To be honest, Captain America is one of those comic book characters I never cared for (A bit like the Green Lantern, and look how that turned out). He’s always struck me as a someone reeking of jingoism. He even pre-dates Team America by a good 60-odd years, but back then he had a purpose. He took on the old National Socialists and helped kids feel safer about what was going on around them and helped them love propaganda that little bit more. I’m sure my view point is not that controversial. Even Marvel/Paramount realised the character’s somewhat niche marketability and released this latest movie adaptation of old red, white and blue to the foreign markets with two titles; Captain America and The First Avenger. The latter adopted by Russia and South Korea.

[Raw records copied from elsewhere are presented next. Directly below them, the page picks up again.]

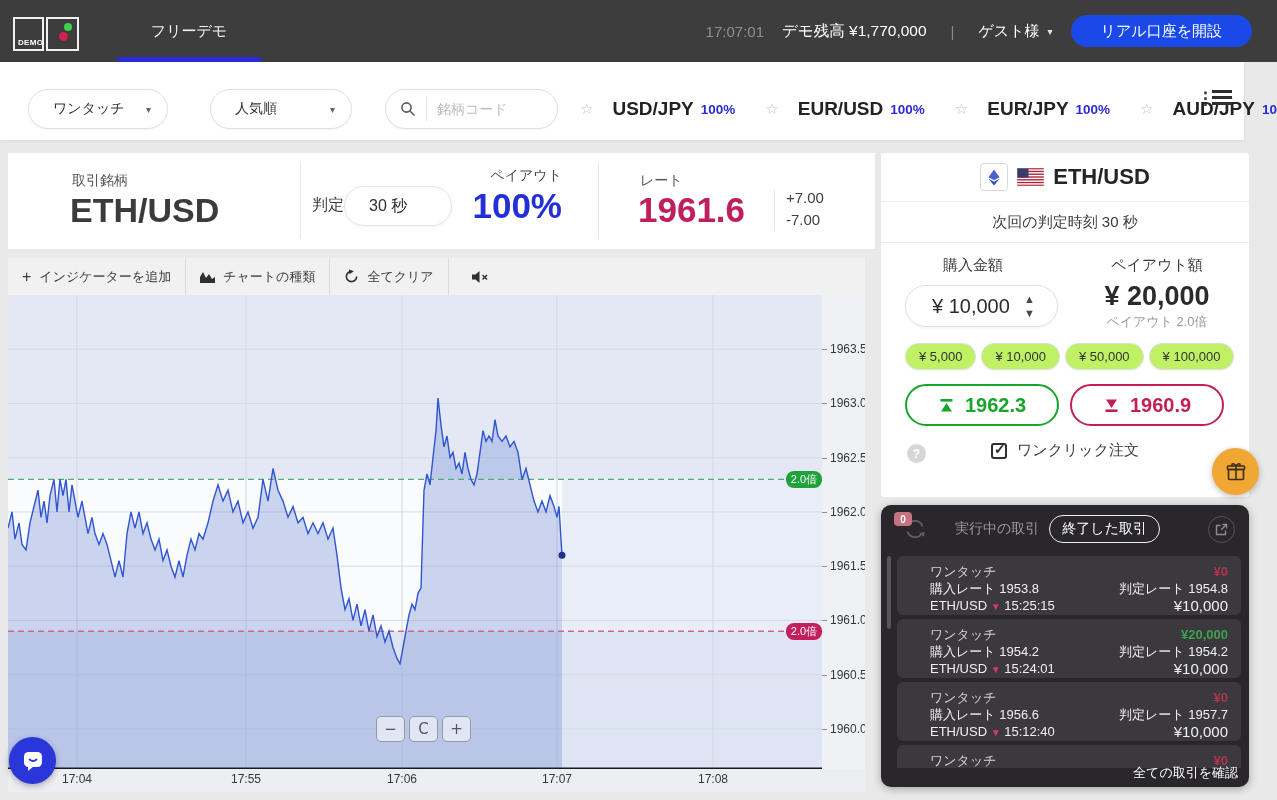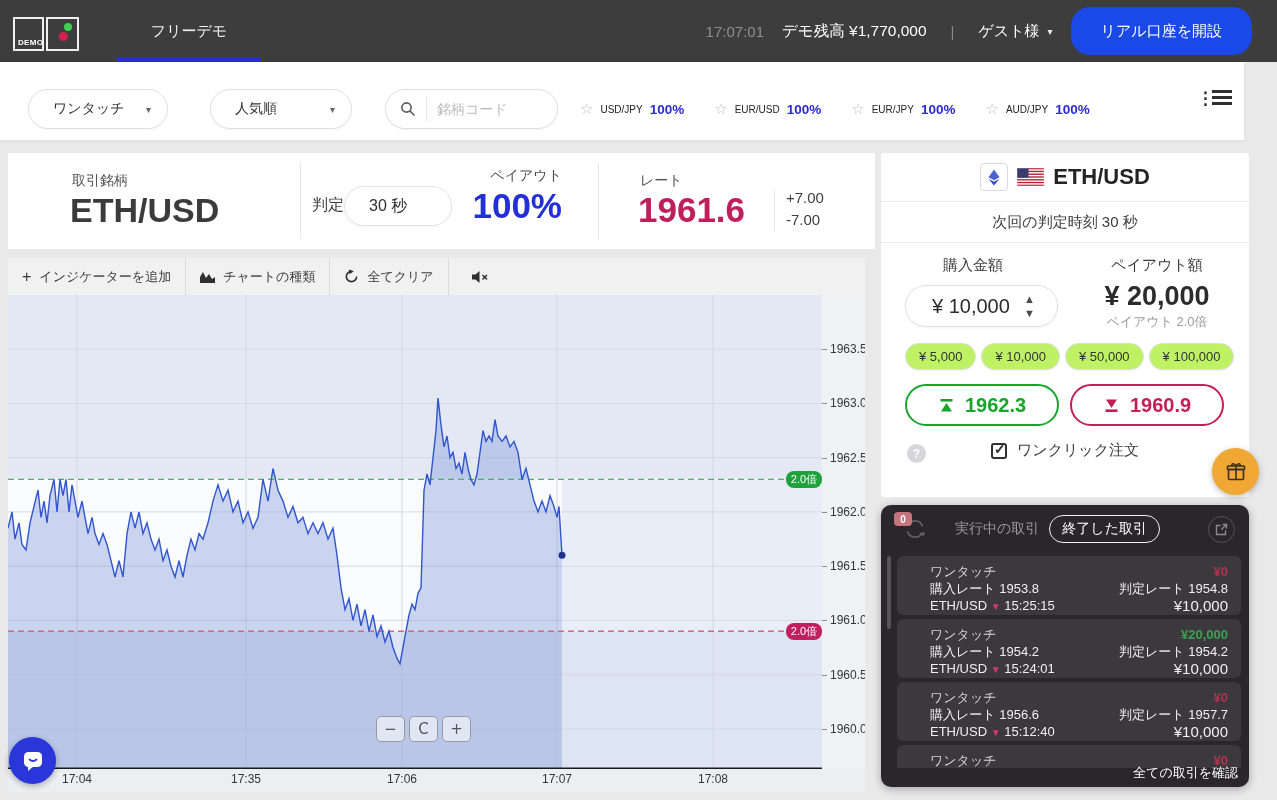--- a/index.html
+++ b/index.html
@@ -17,37 +17,37 @@
   .logo .dot-green { position:absolute; right:5px; top:4px; width:8px; height:8px; border-radius:50%; background:#3fd14e; }
   .logo .dot-red { position:absolute; left:11px; top:13px; width:9px; height:9px; border-radius:50%; background:#d1224f; }
   .top-tab { left:117px; top:0; width:144px; height:62px; display:flex; align-items:center; justify-content:center; color:#f2f2f2; font-size:15px; }
   .top-tab-underline { left:117px; top:57px; width:144px; height:5px; background:#2b2bdb; }
   .top-right { right:25px; top:0; height:62px; display:flex; align-items:center; gap:18px; }
   .clock { color:#8f8f8f; font-size:15px; }
   .balance { color:#fff; font-size:15.5px; }
   .top-sep { color:#8a8a8a; font-size:15px; padding:0 6px; }
   .guest { color:#fff; font-size:15px; display:flex; align-items:center; gap:8px; cursor:pointer; }
   .guest .caret { font-size:10px; color:#e8e8e8; }
-  .real-btn { background:#1b49e8; color:#fff; border:none; border-radius:19px; height:48px; padding:0 30px; font-size:15px; font-family:"Liberation Sans",sans-serif; cursor:pointer; }
+  .real-btn { background:#1b49e8; color:#fff; border:none; border-radius:19px; height:32px; padding:0 30px; font-size:15px; font-family:"Liberation Sans",sans-serif; cursor:pointer; }
 
   
   .filterbar { left:0; top:62px; width:1244px; height:78px; background:#fff; box-shadow:0 1px 3px rgba(0,0,0,.07); }
   .pill-select { position:absolute; top:27px; height:40px; border:1px solid #e0e0e0; border-radius:20px; background:#fff; display:flex; align-items:center; justify-content:space-between; padding:0 16px 0 24px; font-size:14px; color:#333; cursor:pointer; box-shadow:0 1px 2px rgba(0,0,0,.04); }
   .pill-select .caret { font-size:10px; color:#666; }
   .sel-type { left:28px; width:140px; }
   .sel-sort { left:210px; width:142px; }
   .searchbox { position:absolute; left:385px; top:27px; width:173px; height:40px; border:1px solid #e0e0e0; border-radius:20px; background:#fff; display:flex; align-items:center; box-shadow:0 1px 2px rgba(0,0,0,.04); }
   .searchbox svg { margin:0 10px 0 14px; }
   .searchbox .vsep { width:1px; height:24px; background:#e4e4e4; margin-right:10px; }
   .searchbox input { border:none; outline:none; width:100px; font-size:14px; color:#333; font-family:"Liberation Sans",sans-serif; }
   .searchbox input::placeholder { color:#bcbcbc; }
   .watchlist { position:absolute; left:580px; top:27px; height:40px; display:flex; align-items:center; gap:30px; }
   .wl-item { display:flex; align-items:center; gap:7px; cursor:pointer; white-space:nowrap; }
   .wl-star { color:#c2c2c2; font-size:15px; }
-  .wl-name { font-size:10px; font-weight:normal; color:#232323; }
+  .wl-name { font-size:19px; font-weight:bold; color:#232323;margin-left:12px; }
   .wl-pct { font-size:13.5px; font-weight:bold; color:#2a2ad6; }
   .kebab { position:absolute; left:1193px; top:24px; font-size:17px; color:#2f2f2f; font-weight:bold; cursor:pointer; line-height:1; padding:4px; }
   .hamburger { position:absolute; left:1212px; top:28px; width:20px; cursor:pointer; }
   .hamburger div { height:2.6px; background:#2f2f2f; margin-bottom:3.4px; }
 
   
   .inst-card { left:8px; top:153px; width:867px; height:96px; background:#fff; }
   .inst-label { left:64px; top:19px; font-size:14px; color:#555; }
   .inst-symbol { left:62px; top:38px; font-size:34px; font-weight:bold; color:#3b3b3b; }
   .vdiv { width:1px; background:#e7e7e7; top:10px; height:76px; }
@@ -299,21 +299,21 @@
     <div class="y-tick abs" style="top: 253.934px;"></div>
     <div class="y-label abs" style="top: 301.167px;">1961.5</div>
     <div class="y-tick abs" style="top: 308.167px;"></div>
     <div class="y-label abs" style="top: 355.4px;">1961.0</div>
     <div class="y-tick abs" style="top: 362.4px;"></div>
     <div class="y-label abs" style="top: 409.634px;">1960.5</div>
     <div class="y-tick abs" style="top: 416.634px;"></div>
     <div class="y-label abs" style="top: 463.867px;">1960.0</div>
     <div class="y-tick abs" style="top: 470.867px;"></div>
     <div class="x-label abs" style="left: 69px;">17:04</div>
-    <div class="x-label abs" style="left: 238px;">17:35</div>
+    <div class="x-label abs" style="left: 238px;">17:55</div>
     <div class="x-label abs" style="left: 394px;">17:06</div>
     <div class="x-label abs" style="left: 549px;">17:07</div>
     <div class="x-label abs" style="left: 705px;">17:08</div>
     <div class="badge abs" style="background: rgb(31, 162, 58); left: 778px; top: 212.894px;">2.0倍</div>
     <div class="badge abs" style="background: rgb(194, 31, 94); left: 778px; top: 364.747px;">2.0倍</div>
   </div>
 
 <div class="abs order-card">
   <div class="oc-header">
     <span class="eth-box">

So, yeah. I’m not a fan. Which is why it was all the more surprising to find myself really enjoying this two hours of WW2 comic book gumph. Captain America tells the story of how Chris Evans’s freaky CGI body becomes super-buff so he can take on Hugo Weaving’s freaky CGI head. Or something to that effect.

A lot has been made of the great efforts used to make Chris Evans look skinny. I had originally thought that they were going to blu-tac his head on to some skinny bugger in the same way they did for Fred Claus. Obviously they didn’t and the effects used are extremely well done. Unlike Fred Claus, which needs to curl up and die somewhere or be gone long enough for us to forgive Paul Giamatti. Whichever comes first.

The tone of movie works well. It was a brave move to set the entire story within World War 2. They could have gone the way of 1990’s Captain America and have him fighting Red Skull in 1993, which may have been the easier option. Don’t get me wrong. There’s about as much depth to this as there is in the eco-fable that was its predecessor. However, you’re being taken on such a ride, it doesn’t really matter.

Hugo Weaving – word class scenery chewer. That is all that needs to be said.

Oh, it has some horrible moments in it. Tony Stark’s father makes an extended cameo for no other reason than for people to go ‘ooooh, look it’s Tony Stark’s father! He has a mustache’. The underwritten romance between Evans and Hayley Atwells does grate with it’s needless will-they-won’t-they bollocks, but not enough to ruin the film as a whole. What does piss me off the return of Marvel’s favourite fucking bookend, Samuel L Jackson. It is this reviewer’s humble opinion that the sooner they do a Nick Fury movie, the sooner it will bomb harder than David Hassehoff’s effort and we can all get on with our lives, enjoying films that don’t have him in them. And if anyone dares mention it’s worthwhile because it’s linking everything together for The Avengers movie, may I offer that you go play in the traffic.

So, in summary Captain Amer-I-CA — FUCK YEAH!

It’s not that good, but I couldn’t resist that last line.